Since I seem to be finding lost pets lately, I thought I would make a journal about it. Maybe I'm just weird... i dunno. :dunno: LOL

Okay so this first one is kind of a long story... In early June, a pretty grey cat showed up at my house. He was extremely friendly! I took a picture of him & posted it on craigslist. In the ad, I explained that I couldn't take him in my home and that he was still roaming free. So about a week later, someone emails me a picture of a cat that looked exactly like him. But these people live 2 HOURS away from me! So they drove down and called for him for a few hours, and left because it got dark. Then on Friday, July 13th, I walked outside and one of the stray cats meowed at me wanting food. I went and got her a handful of food in the garage and all of a sudden the grey cat comes out of under my dad's car meowing as well. I was like OMFGWTF come here kitty. xD I got a cat carrier and put him in it. I called the people and let them know I got the cat. They asked if I could send a video so they could hear his meow (apparently their cat has a distinct meow). I sent it and they didn't think it was their cat because the meow was different. The next day they told me they would come see if it was their cat, and if it wasn't, they would give this cat a home anyways. So on Monday, July 16th, they drove down and gave him a home. Although this wasn't technically their cat, a cat went to a loving home. (haha he was giving me the grumpy face in the picture)

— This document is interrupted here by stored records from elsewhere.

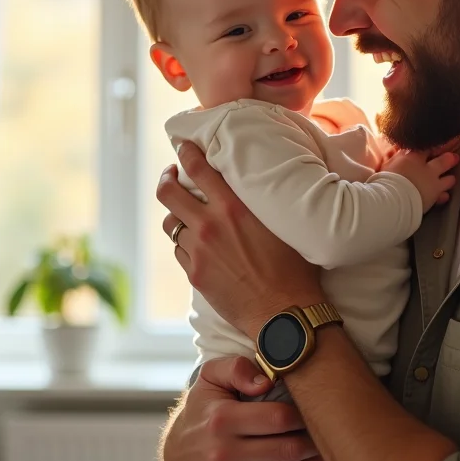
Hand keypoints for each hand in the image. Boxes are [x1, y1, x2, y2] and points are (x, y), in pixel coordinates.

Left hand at [158, 143, 324, 337]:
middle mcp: (210, 225)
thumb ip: (254, 202)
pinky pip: (180, 251)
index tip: (184, 149)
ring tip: (185, 215)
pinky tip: (199, 246)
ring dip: (177, 216)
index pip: (198, 168)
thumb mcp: (279, 222)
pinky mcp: (195, 275)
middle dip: (166, 179)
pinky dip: (185, 244)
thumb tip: (244, 185)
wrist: (284, 311)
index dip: (186, 153)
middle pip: (167, 193)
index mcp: (233, 207)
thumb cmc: (293, 266)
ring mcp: (199, 251)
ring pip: (171, 225)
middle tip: (171, 176)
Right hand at [162, 356, 326, 460]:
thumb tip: (266, 380)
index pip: (278, 418)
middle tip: (329, 431)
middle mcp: (224, 453)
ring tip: (325, 452)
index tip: (313, 408)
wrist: (176, 455)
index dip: (302, 414)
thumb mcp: (210, 379)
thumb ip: (237, 368)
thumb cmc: (202, 410)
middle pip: (287, 449)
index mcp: (222, 419)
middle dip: (313, 441)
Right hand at [382, 149, 457, 210]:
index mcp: (414, 157)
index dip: (431, 146)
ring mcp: (433, 184)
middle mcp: (428, 169)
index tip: (434, 147)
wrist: (392, 200)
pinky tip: (443, 196)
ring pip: (449, 179)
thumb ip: (396, 157)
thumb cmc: (386, 180)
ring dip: (449, 179)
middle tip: (454, 157)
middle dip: (450, 158)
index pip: (427, 147)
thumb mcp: (387, 164)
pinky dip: (443, 196)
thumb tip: (397, 150)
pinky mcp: (434, 198)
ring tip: (450, 179)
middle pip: (445, 160)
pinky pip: (443, 196)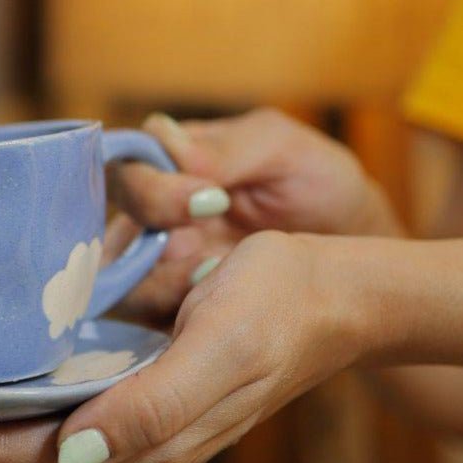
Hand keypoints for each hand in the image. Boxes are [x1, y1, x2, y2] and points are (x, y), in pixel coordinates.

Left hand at [0, 230, 359, 462]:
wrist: (332, 294)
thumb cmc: (280, 313)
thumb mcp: (221, 355)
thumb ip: (151, 411)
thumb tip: (72, 456)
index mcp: (135, 448)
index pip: (10, 453)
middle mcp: (118, 441)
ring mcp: (119, 412)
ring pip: (11, 421)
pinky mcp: (125, 380)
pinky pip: (38, 392)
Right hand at [108, 109, 401, 325]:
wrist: (354, 252)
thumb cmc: (319, 186)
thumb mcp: (283, 151)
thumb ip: (227, 148)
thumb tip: (167, 148)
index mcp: (172, 161)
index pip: (127, 165)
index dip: (154, 185)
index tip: (211, 199)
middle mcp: (152, 210)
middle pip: (107, 221)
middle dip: (153, 234)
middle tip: (207, 247)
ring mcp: (156, 261)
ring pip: (116, 275)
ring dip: (159, 280)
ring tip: (215, 278)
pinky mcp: (168, 305)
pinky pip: (140, 314)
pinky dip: (170, 313)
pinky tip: (213, 305)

And today (July 24th) this miniature poodle showed up at our house. I grabbed my dog's leash and hooked it onto the poodle's harness. The dog had a 24 pet watch tag on. The tag gave a 1 800 number and an ID number. I called the number and gave the operator the ID. Then the operator kept me on hold while calling the owner. Then connected me to the owner. So basically it is a way to find your dog without giving our your phone number. The woman told me that she was visiting her son who lives a few streets from me. She had went to the store and her son must have accidenally let her dog out. She was so happy and emotional, she said he was her "life line" 'Daww. 









SO.. yeah. xD I've found a few other dogs before, but don't have pictures. Since they seem to love coming to me I guess I will update when another shows up. LOL.


----------



## KevinPham123 (Jul 24, 2012)

LOL. that dog is cute as heck!

cat also :3


----------



## teeneythebetta (Apr 29, 2012)

KevinPham123 said:


> LOL. that dog is cute as heck!
> 
> cat also :3


Haha... I asked my mom if we could keep the cat if for any reason those people didn't take him... But she said no. Cos I already have2 cat's and 2 medium sized dogs :/


----------